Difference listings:
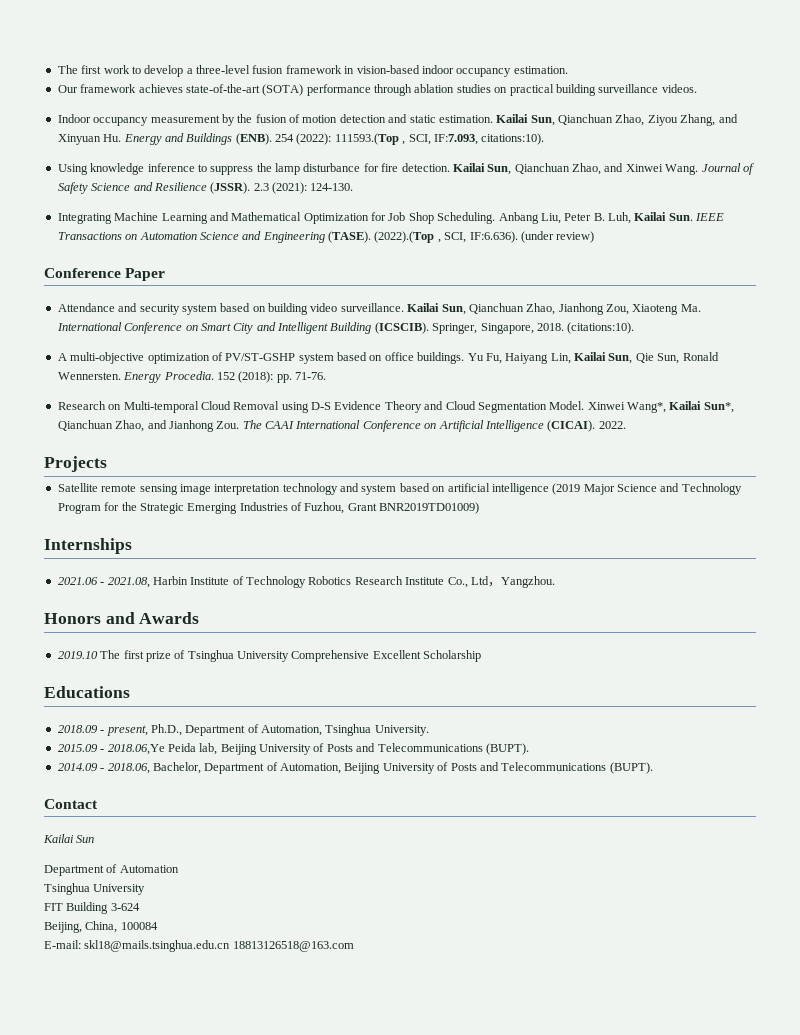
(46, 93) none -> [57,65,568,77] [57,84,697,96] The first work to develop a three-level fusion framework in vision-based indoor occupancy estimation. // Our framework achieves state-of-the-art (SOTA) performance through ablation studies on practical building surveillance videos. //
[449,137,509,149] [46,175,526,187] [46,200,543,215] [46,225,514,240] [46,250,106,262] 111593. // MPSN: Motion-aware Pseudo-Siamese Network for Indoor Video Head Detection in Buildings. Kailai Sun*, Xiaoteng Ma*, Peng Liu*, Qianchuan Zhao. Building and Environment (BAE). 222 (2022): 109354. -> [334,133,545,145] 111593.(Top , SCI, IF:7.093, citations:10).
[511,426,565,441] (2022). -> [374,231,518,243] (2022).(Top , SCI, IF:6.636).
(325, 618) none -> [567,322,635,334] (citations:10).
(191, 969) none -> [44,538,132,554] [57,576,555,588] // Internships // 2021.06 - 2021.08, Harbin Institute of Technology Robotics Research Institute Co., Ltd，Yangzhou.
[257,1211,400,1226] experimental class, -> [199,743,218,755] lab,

◆ Task goal ◆
From the records above, retype only the lines starting at the line that contains "[449,137,509,149] [46,175,526,187] [46,200,543,215]" and ending at the line that contains "(325, 618) none", both included.

◆ Answer to this problem ◆
[449,137,509,149] [46,175,526,187] [46,200,543,215] [46,225,514,240] [46,250,106,262] 111593. // MPSN: Motion-aware Pseudo-Siamese Network for Indoor Video Head Detection in Buildings. Kailai Sun*, Xiaoteng Ma*, Peng Liu*, Qianchuan Zhao. Building and Environment (BAE). 222 (2022): 109354. -> [334,133,545,145] 111593.(Top , SCI, IF:7.093, citations:10).
[511,426,565,441] (2022). -> [374,231,518,243] (2022).(Top , SCI, IF:6.636).
(325, 618) none -> [567,322,635,334] (citations:10).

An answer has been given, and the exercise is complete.